Примечательной особенностью голосования было то, что среди высказавшихся против огромное большинство составляли делегаты из России! Кишиневские делегаты отвергли План Уганды единогласно. Западные сионисты были ошеломлены. Я помню, как после голосования Герцль подошел к одной из собравшихся в коридоре групп и сказал о русских евреях:

— У этих людей удавка на шее, а они еще упорствуют!

Рядом с ним оказалась та молодая женщина, которая сорвала со стены карту Уганды. Она гневно воскликнула: «Господин президент, вы предатель!» Герцль резко отвернулся.

Формально Герцль получил большинство голосов, но всем было совершенно очевидно, что на практике это ничего не означает. Перевес был слишком незначительным. К тому же от Уганды отказывались в числе первых именно те, которым она была предложена страдающие, угнетенные российские евреи. Они не хотели изменять Сиону.

Когда были объявлены результаты поименного голосования, те члены Исполнительного комитета, которые на его закрытом заседании выступали против Уганды, заявили, что снимают с себя ответственность за прежнее его решение. Затем они спустились со сцены и покинули зал. Их сопровождало огромное большинство делегатов из России. Это была незабываемая сцена. Членов, Корнберг и другие старейшие сионистские лидеры плакали, не скрывая слез. Когда мы собрались в другом зале, некоторые были в таком отчаянии, что опустились на пол в традиционной позе еврейского траура. Я помню, что вскоре после этого Ахад-ха-Ам написал статью «Ха-бохим» («Те, которые плакали»), в которой с глубокой скорбью напоминал о том, что он и прежде указывал на отсутствие подлинного сионизма у западных руководителей — в глубине души они всегда были готовы изменить Сиону. Это проявилось уже в брошюре Герцля «Еврейское государство», в которой Палестина упоминалась лишь как один из вариантов. Затем это повторилось в его утопическом Романе «Альтнойланд», где описывалось будущее еврейское государство без еврейской культуры. И вот теперь наступила развязка — сионизм собирался отказаться от исторической родины в обмен на чужую, никому не известную африканскую землю.

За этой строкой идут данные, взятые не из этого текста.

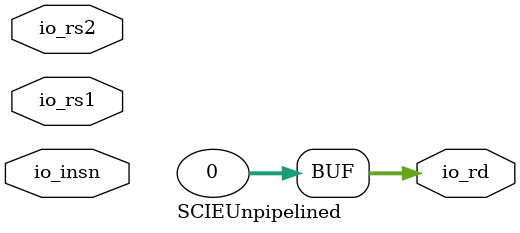
<source format=v>
module SCIEUnpipelined(
  input  [31:0] io_insn,
  input  [31:0] io_rs1,
  input  [31:0] io_rs2,
  output [31:0] io_rd
);
  assign io_rd = 32'h0; // @[SCIEUnpipelined.scala 18:9]
endmodule

</source>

Подавленные, полные горького разочарования, сидели мы в своем тесном кругу; и тут нам передали, что Герцль хотел бы с нами поговорить. Мы ответили, что будем рады его выслушать. Он пришел, осунувшийся и измученный. Его встретило мертвое молчание. Никто не поднялся навстречу ему, никто не аплодировал, когда он кончил говорить. Он упрекал нас за то, что мы покинули зал. Он понимает, сказал он, что это была всего лишь стихийная демонстрация, а не бунт; он приглашает нас вернуться. Он заверил нас в своей непоколебимой преданности Палестине, но снова повторил, что сейчас необходимо безотлагательно найти хотя бы временное убежище для огромных масс бездомных скитальцев. Мы слушали его молча; никто не хотел ему отвечать. Вероятно, никогда еще, ни на одном сионистском собрании Герцля так не встречали. Он ушел, ничего не добившись, но я думаю, что во время этой короткой встречи он впервые по-настоящему понял всю глубину чувства, связывавшего нас с Сионом. В тот день я в последний раз видел его вблизи, не на трибуне.

Он умер в следующем году, в возрасте сорока четырех лет.

Из затеи с Угандой ничего не вышло. Через год после смерти Герцля, на Седьмом сионистском конгрессе в 1905 году эта идея была окончательно отвергнута.